Work required:
Copy every line of the material below without changing anything.

Records shown:
>> Begin
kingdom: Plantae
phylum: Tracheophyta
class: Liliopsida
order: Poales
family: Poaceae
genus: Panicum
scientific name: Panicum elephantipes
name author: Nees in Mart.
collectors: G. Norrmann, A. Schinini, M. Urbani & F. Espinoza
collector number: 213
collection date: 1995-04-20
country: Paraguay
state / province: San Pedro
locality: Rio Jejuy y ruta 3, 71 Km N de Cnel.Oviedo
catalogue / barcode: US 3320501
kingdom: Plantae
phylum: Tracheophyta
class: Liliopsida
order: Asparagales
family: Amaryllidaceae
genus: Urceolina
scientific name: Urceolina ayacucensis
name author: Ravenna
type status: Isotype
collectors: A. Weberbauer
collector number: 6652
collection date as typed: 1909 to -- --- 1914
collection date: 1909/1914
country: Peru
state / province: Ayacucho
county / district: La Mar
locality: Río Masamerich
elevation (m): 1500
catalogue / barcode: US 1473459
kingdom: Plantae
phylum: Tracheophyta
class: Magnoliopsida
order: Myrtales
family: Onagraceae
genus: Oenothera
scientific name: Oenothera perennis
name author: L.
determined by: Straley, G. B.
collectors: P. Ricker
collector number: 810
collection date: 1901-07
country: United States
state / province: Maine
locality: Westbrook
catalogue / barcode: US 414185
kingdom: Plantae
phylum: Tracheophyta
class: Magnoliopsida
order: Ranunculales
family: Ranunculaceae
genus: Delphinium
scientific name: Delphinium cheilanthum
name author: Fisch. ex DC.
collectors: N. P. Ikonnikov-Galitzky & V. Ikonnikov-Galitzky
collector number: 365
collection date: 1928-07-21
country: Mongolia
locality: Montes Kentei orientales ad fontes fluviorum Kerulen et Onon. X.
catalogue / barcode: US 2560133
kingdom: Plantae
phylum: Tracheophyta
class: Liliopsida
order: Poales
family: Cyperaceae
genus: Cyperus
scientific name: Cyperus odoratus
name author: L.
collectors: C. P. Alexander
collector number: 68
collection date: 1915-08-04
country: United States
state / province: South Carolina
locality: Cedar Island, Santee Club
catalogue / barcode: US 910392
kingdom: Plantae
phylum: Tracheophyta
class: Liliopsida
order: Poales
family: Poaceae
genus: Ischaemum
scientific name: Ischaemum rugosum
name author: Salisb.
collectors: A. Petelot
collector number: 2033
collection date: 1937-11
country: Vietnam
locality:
>> End
Solution for this problem:
kingdom: Plantae
phylum: Tracheophyta
class: Liliopsida
order: Poales
family: Poaceae
genus: Panicum
scientific name: Panicum elephantipes
name author: Nees in Mart.
collectors: G. Norrmann, A. Schinini, M. Urbani & F. Espinoza
collector number: 213
collection date: 1995-04-20
country: Paraguay
state / province: San Pedro
locality: Rio Jejuy y ruta 3, 71 Km N de Cnel.Oviedo
catalogue / barcode: US 3320501
kingdom: Plantae
phylum: Tracheophyta
class: Liliopsida
order: Asparagales
family: Amaryllidaceae
genus: Urceolina
scientific name: Urceolina ayacucensis
name author: Ravenna
type status: Isotype
collectors: A. Weberbauer
collector number: 6652
collection date as typed: 1909 to -- --- 1914
collection date: 1909/1914
country: Peru
state / province: Ayacucho
county / district: La Mar
locality: Río Masamerich
elevation (m): 1500
catalogue / barcode: US 1473459
kingdom: Plantae
phylum: Tracheophyta
class: Magnoliopsida
order: Myrtales
family: Onagraceae
genus: Oenothera
scientific name: Oenothera perennis
name author: L.
determined by: Straley, G. B.
collectors: P. Ricker
collector number: 810
collection date: 1901-07
country: United States
state / province: Maine
locality: Westbrook
catalogue / barcode: US 414185
kingdom: Plantae
phylum: Tracheophyta
class: Magnoliopsida
order: Ranunculales
family: Ranunculaceae
genus: Delphinium
scientific name: Delphinium cheilanthum
name author: Fisch. ex DC.
collectors: N. P. Ikonnikov-Galitzky & V. Ikonnikov-Galitzky
collector number: 365
collection date: 1928-07-21
country: Mongolia
locality: Montes Kentei orientales ad fontes fluviorum Kerulen et Onon. X.
catalogue / barcode: US 2560133
kingdom: Plantae
phylum: Tracheophyta
class: Liliopsida
order: Poales
family: Cyperaceae
genus: Cyperus
scientific name: Cyperus odoratus
name author: L.
collectors: C. P. Alexander
collector number: 68
collection date: 1915-08-04
country: United States
state / province: South Carolina
locality: Cedar Island, Santee Club
catalogue / barcode: US 910392
kingdom: Plantae
phylum: Tracheophyta
class: Liliopsida
order: Poales
family: Poaceae
genus: Ischaemum
scientific name: Ischaemum rugosum
name author: Salisb.
collectors: A. Petelot
collector number: 2033
collection date: 1937-11
country: Vietnam
locality:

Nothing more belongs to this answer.